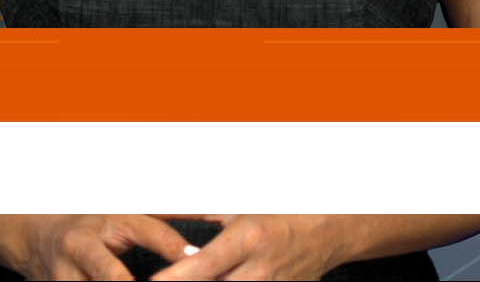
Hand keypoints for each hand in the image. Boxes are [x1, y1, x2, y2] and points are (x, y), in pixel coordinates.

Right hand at [18, 215, 197, 280]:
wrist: (37, 238)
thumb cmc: (93, 226)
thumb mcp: (125, 215)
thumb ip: (166, 219)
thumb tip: (212, 217)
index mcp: (109, 221)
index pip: (146, 232)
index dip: (172, 246)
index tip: (194, 256)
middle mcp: (84, 246)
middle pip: (111, 274)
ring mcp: (66, 273)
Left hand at [145, 215, 346, 280]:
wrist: (328, 229)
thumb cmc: (280, 210)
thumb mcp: (237, 205)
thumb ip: (194, 210)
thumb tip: (158, 209)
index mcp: (247, 240)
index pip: (201, 266)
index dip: (174, 277)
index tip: (152, 281)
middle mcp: (259, 270)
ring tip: (187, 278)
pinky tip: (224, 278)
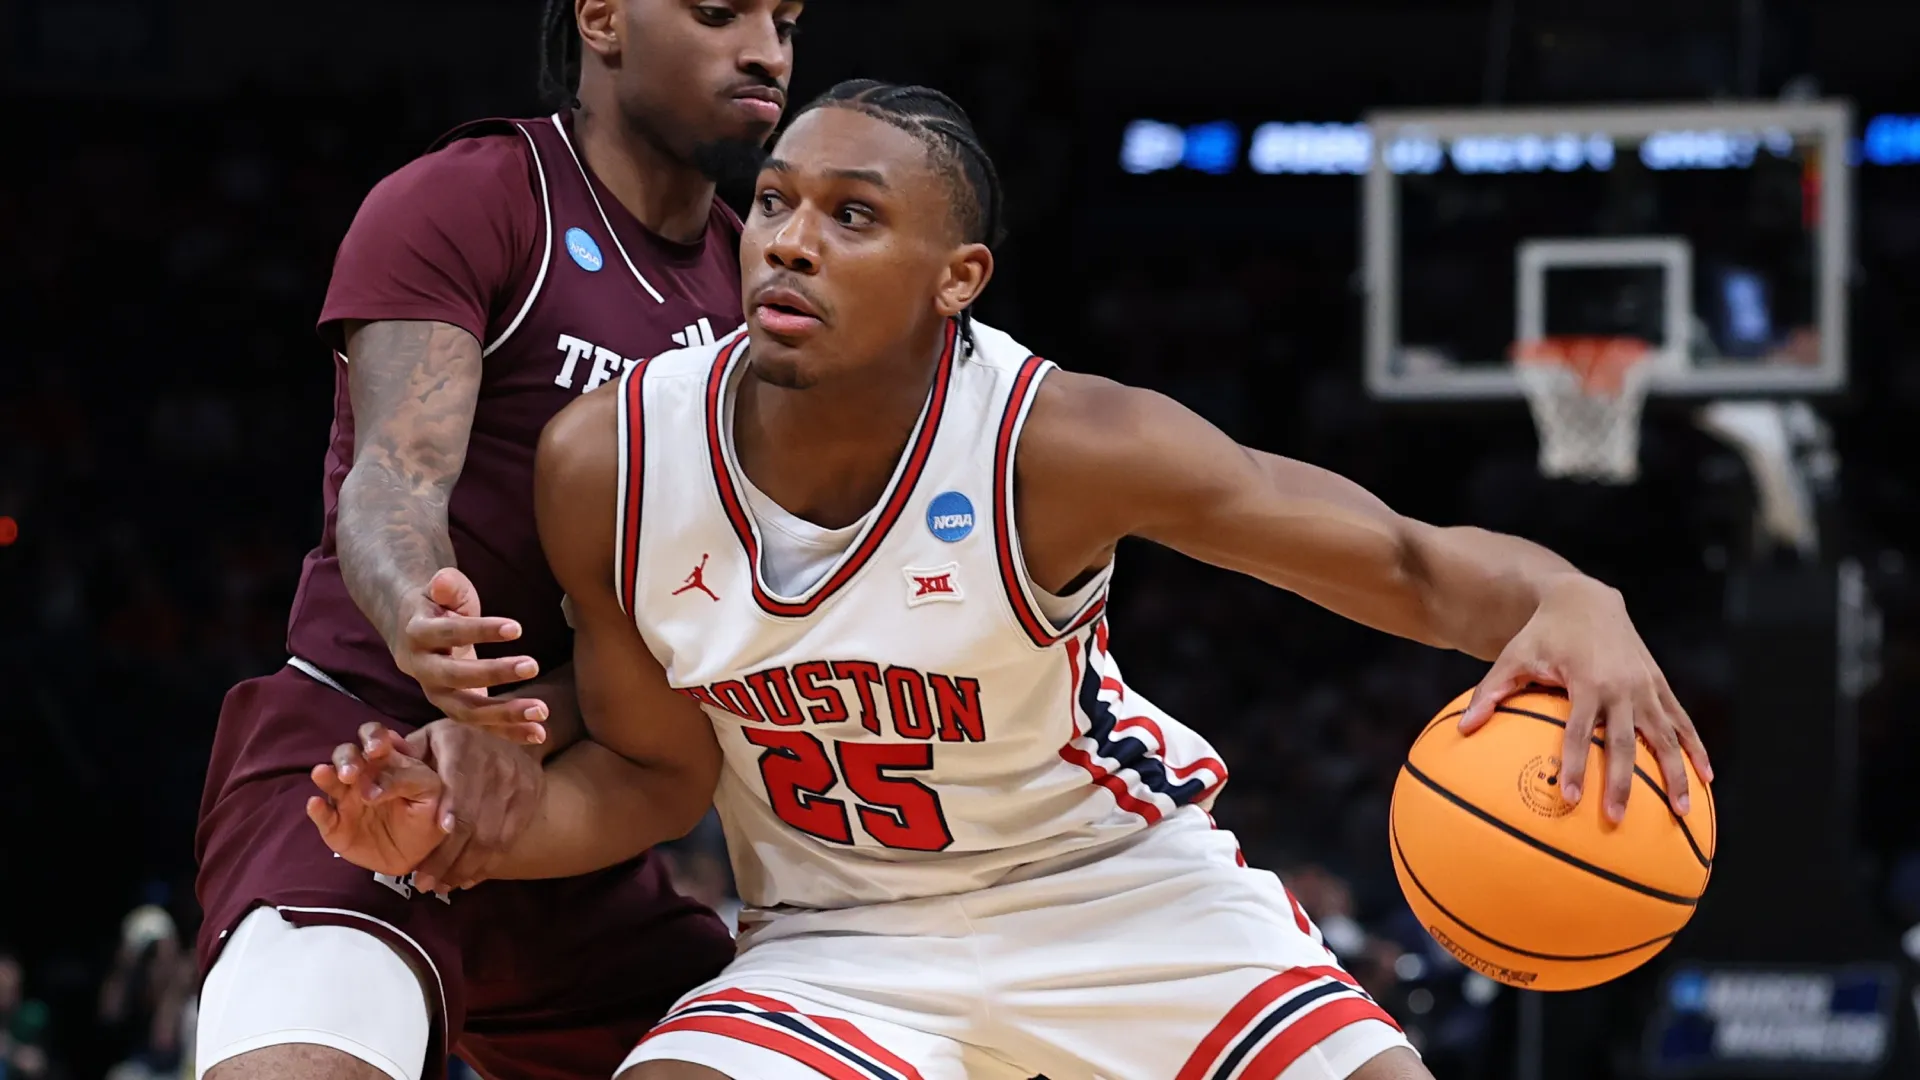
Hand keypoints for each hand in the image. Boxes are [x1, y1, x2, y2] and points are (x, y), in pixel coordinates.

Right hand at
++++++++++
◆ WORK ORDER ◆
Report each line in the data above that holds the word "hand" by copying it.

◆ FINISHED EXERCISE ◆
Hand keypoints for each hand in the image. Boxes are [x1, y1, x2, y2] and points are (x, y), in pixel coordinates.
Right hand at [18, 215, 197, 280]:
Left hand at [145, 215, 346, 280]:
Hand keypoints for each hand in the image. Boxes are [x1, y1, x2, y2] and points are (x, y), in pixel coordinates.
Right hand at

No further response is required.